The Brazilian market yesterday fell by nearly 9%. The currency also tumbled 7.0% versus the dollar. The stock exchange used a ‘circuit breaker’ to halt trading for 30 minutes following corruption allegations against President Temer. The Robeco Emerging Markets Equities strategies remain underweight in Brazil.
A local newspaper in Brazil came out with the news that the chairman of JBS, a major meat processor in Brazil, had taped President Michel Temer on 7 March. On the tape President Temer is said to give his encouragement to a plan to pay ex-Head of Congress Eduardo Cunha to keep silent and not cooperate with the ongoing ‘Car Wash”’corruption investigations. The taping was done as part of an agreement that the chairman of JBS had with the Federal Police. President Temer later confirmed that the meeting with the chairman of JBS did happen, but denied all allegations.
What is on the tapes was apparently strong enough for the Supreme Court to start an investigation. This development could potentially mean the end of the Presidency of Michel Temer.
The best scenario for the stock market is that the ‘evidence’ on the tapes turns out to be less strong than what is currently being feared. This would likely bring back stability and is probably the most positive scenario. However, in this case the question remains whether Temer will be able to keep a strong enough coalition to continue the reform process that he had started. Investors will anyhow have been made re-aware of the existing political risk in Brazil and will demand a higher premium for holding Brazilian assets.
The worst scenario would be one in which political uncertainty continues to drag on for a long time and halt reforms that Brazil urgently needs. For example, an impeachment process could be started, President Temer wants to hold on to his post and does not resign, social tensions rise and Brazil basically is back to where it was in 2015.

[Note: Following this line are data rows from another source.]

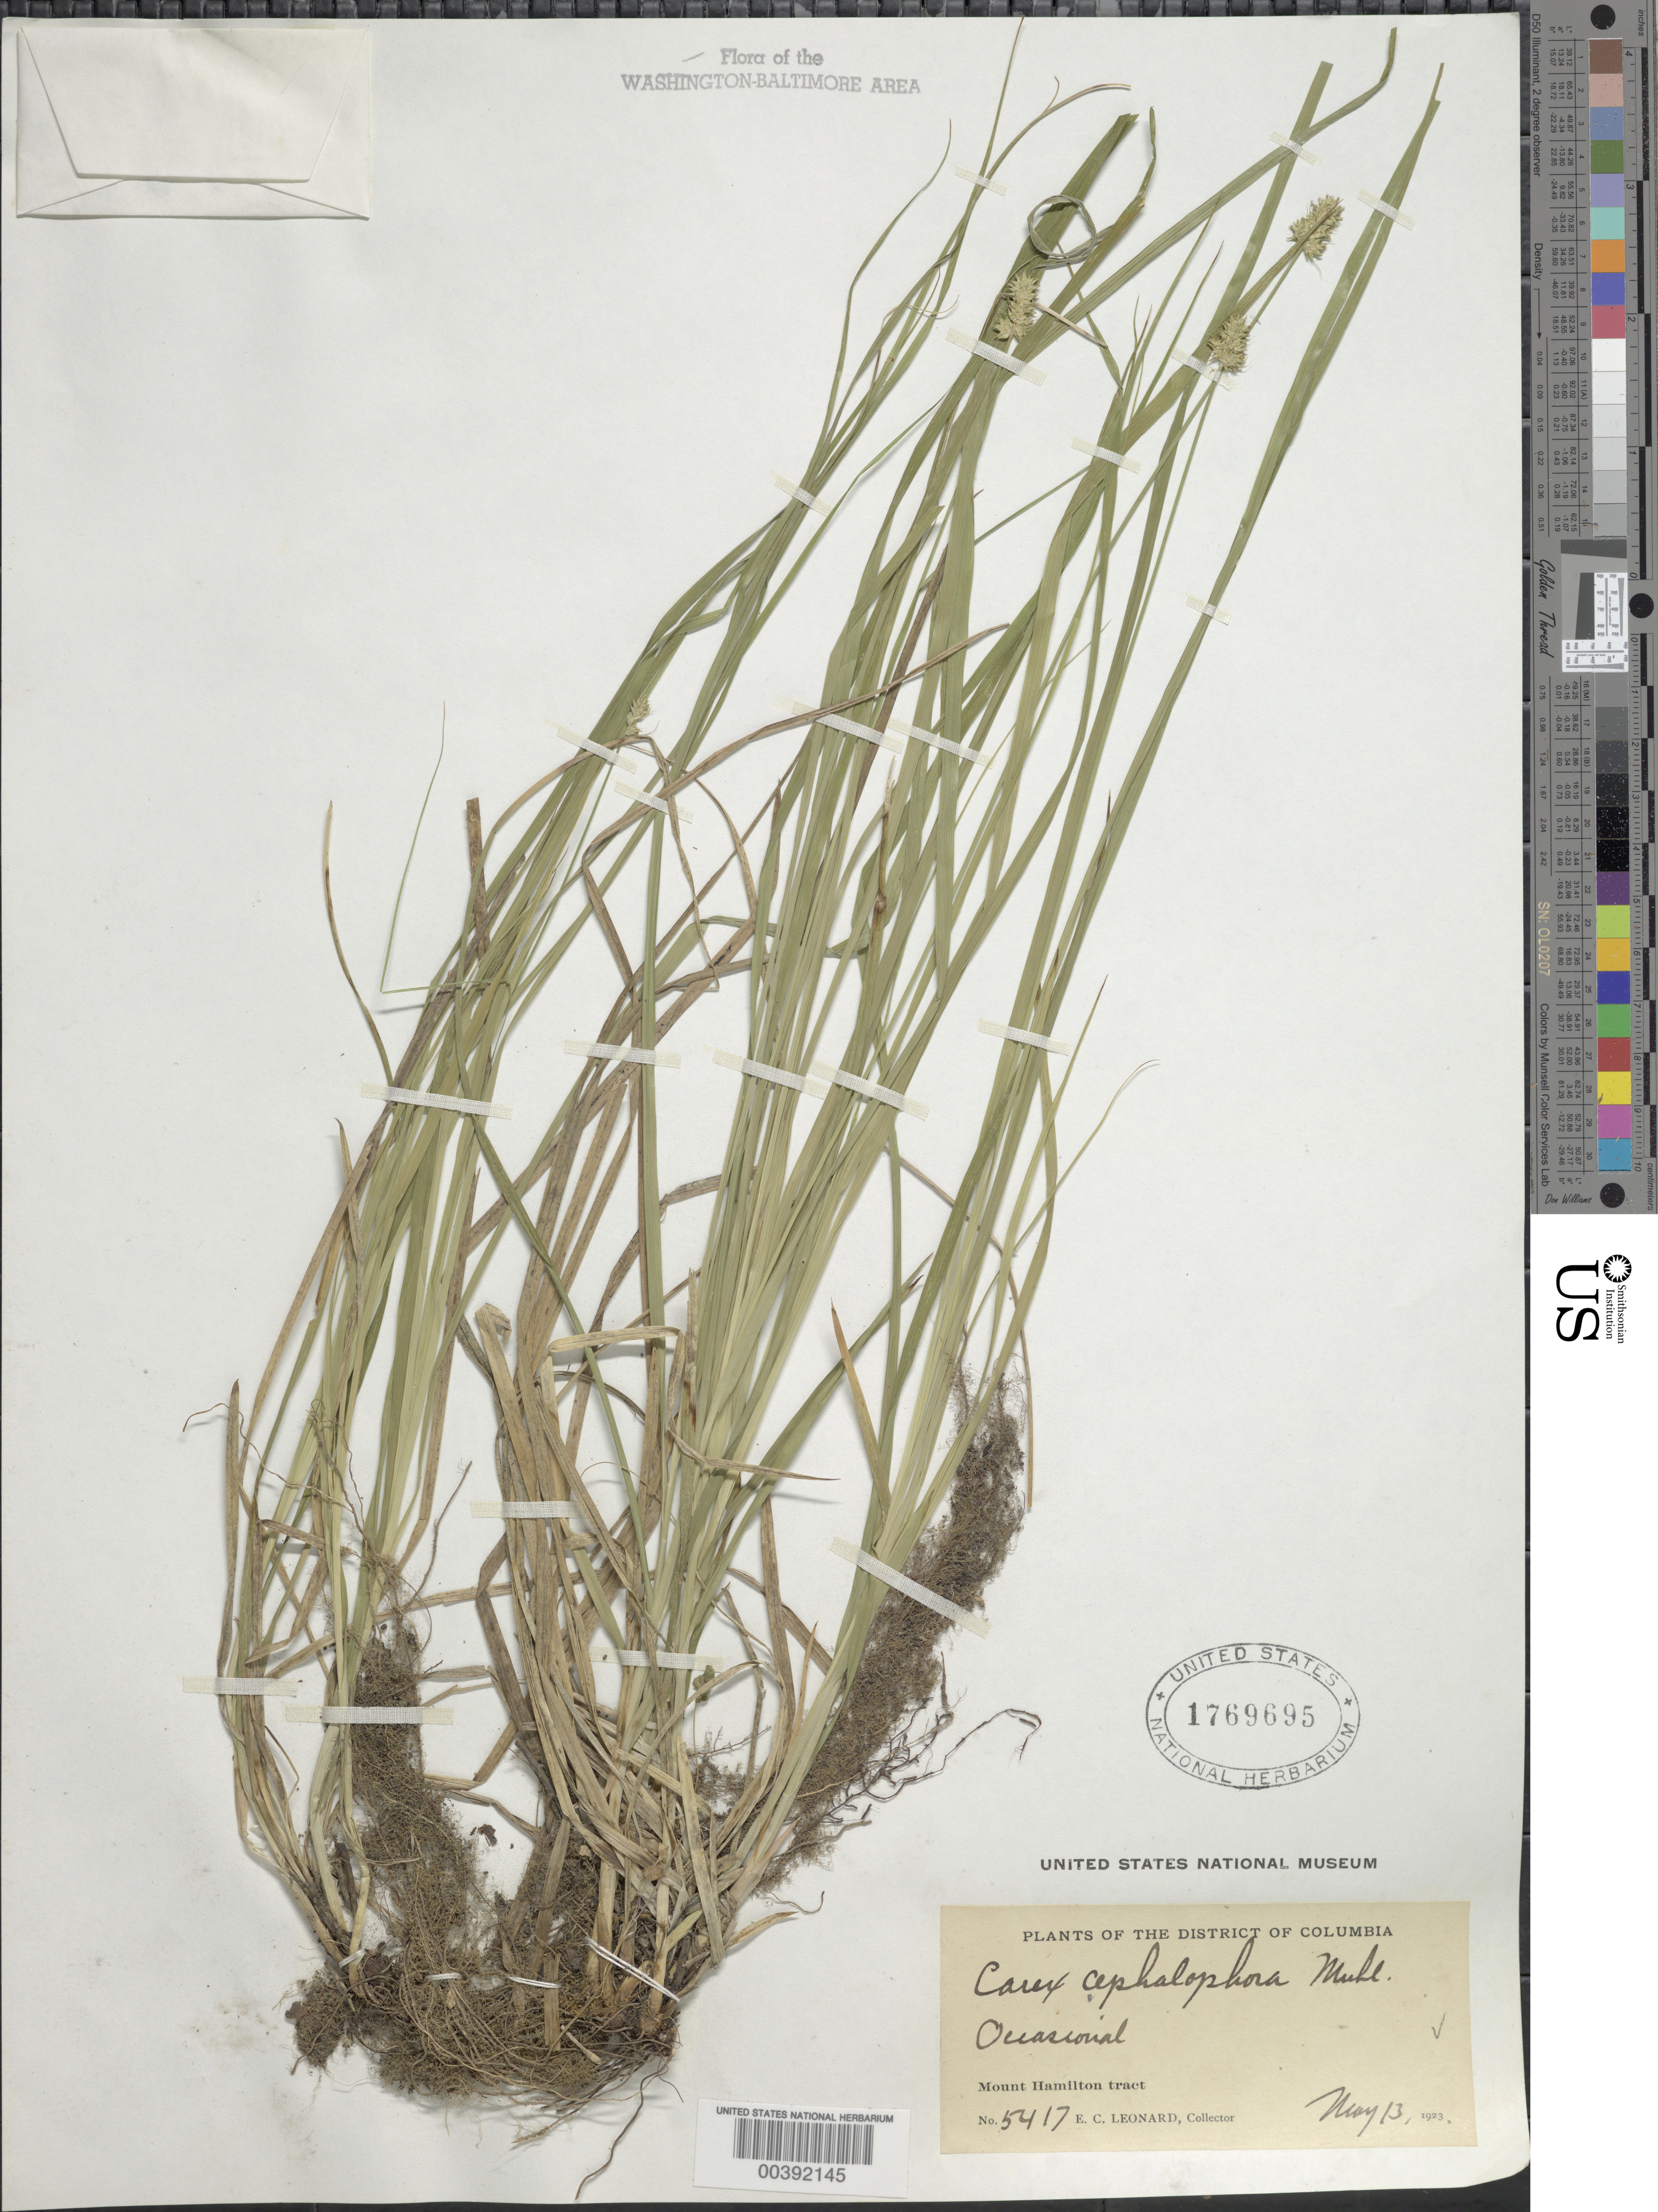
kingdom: Plantae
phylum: Tracheophyta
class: Liliopsida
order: Poales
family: Cyperaceae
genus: Carex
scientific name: Carex cephalophora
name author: Muhl. ex Willd.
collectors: E. C. Leonard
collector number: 5417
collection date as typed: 13 May 1923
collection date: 1923-05-13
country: United States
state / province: District of Columbia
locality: Mount Hamilton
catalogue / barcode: US 1769695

The third scenario, which is the one we think is the most probable if the allegations are true, is that the President leaves his post. This could happen because he resigns or even because he is arrested. The most important thing is that he leaves. In this case the Constitution determines that the next in the line of succession is the now speaker in the Lower House, Deputy Rodrigo Maia. He would take over as a caretaker president and call an indirect election in 30 days. Indirect election means that Congress elects a new President, which serves out the current term ending in 2018. If Congress is able to find a candidate that is independent and acceptable to all parties, the new President could keep the existing economic team and try to restart the reform process.
Although in this case Brazil remains on the right long-term path, quite some damage has still been done and precious time will be lost. The most important issue is the delay in passing the Pension Reform, which was planned to happen in the coming weeks. Passing the Pension Reform is critical in regaining fiscal stability. The longer it takes to pass this reform or the more the current proposals are being diluted, the more difficult it will become for Brazil to control its fiscal situation.
The second setback could be that the Central Bank will not be able to strongly cut interest rates because the high political risk leads to a weaker currency, which has a negative impact on inflation. This is obviously negative for both investments and credit driven consumption.
The third impact is on economic sentiment. The economy of Brazil is slowly getting out of recession and it needs political stability in order for companies to start investing and increase employment, which is needed to kick-start the economy.
The Robeco CGF Emerging Markets Equities has a 1.5% underweight position in Brazil. Robeco Emerging Stars Equities has a position of 6.6%. Brazil makes up 7.7% of the MSCI Emerging Markets index.
Political risk has been one of the reasons for Robeco to be underweight Brazil. We viewed the reform process that was started by President Temer as a necessary step in the right direction. The current political crisis can significantly complicate this process and the potential delay of the reforms also increases the country’s economic vulnerability .
Besides that, valuations in Brazil are not that attractive compared with other emerging markets, particularly in the light of the weak underlying improvement of the economy and the political risk. We therefore have so far not been using this weakness in the market to add to our positions. We will continue to closely monitor developments and if necessary adjust the portfolios.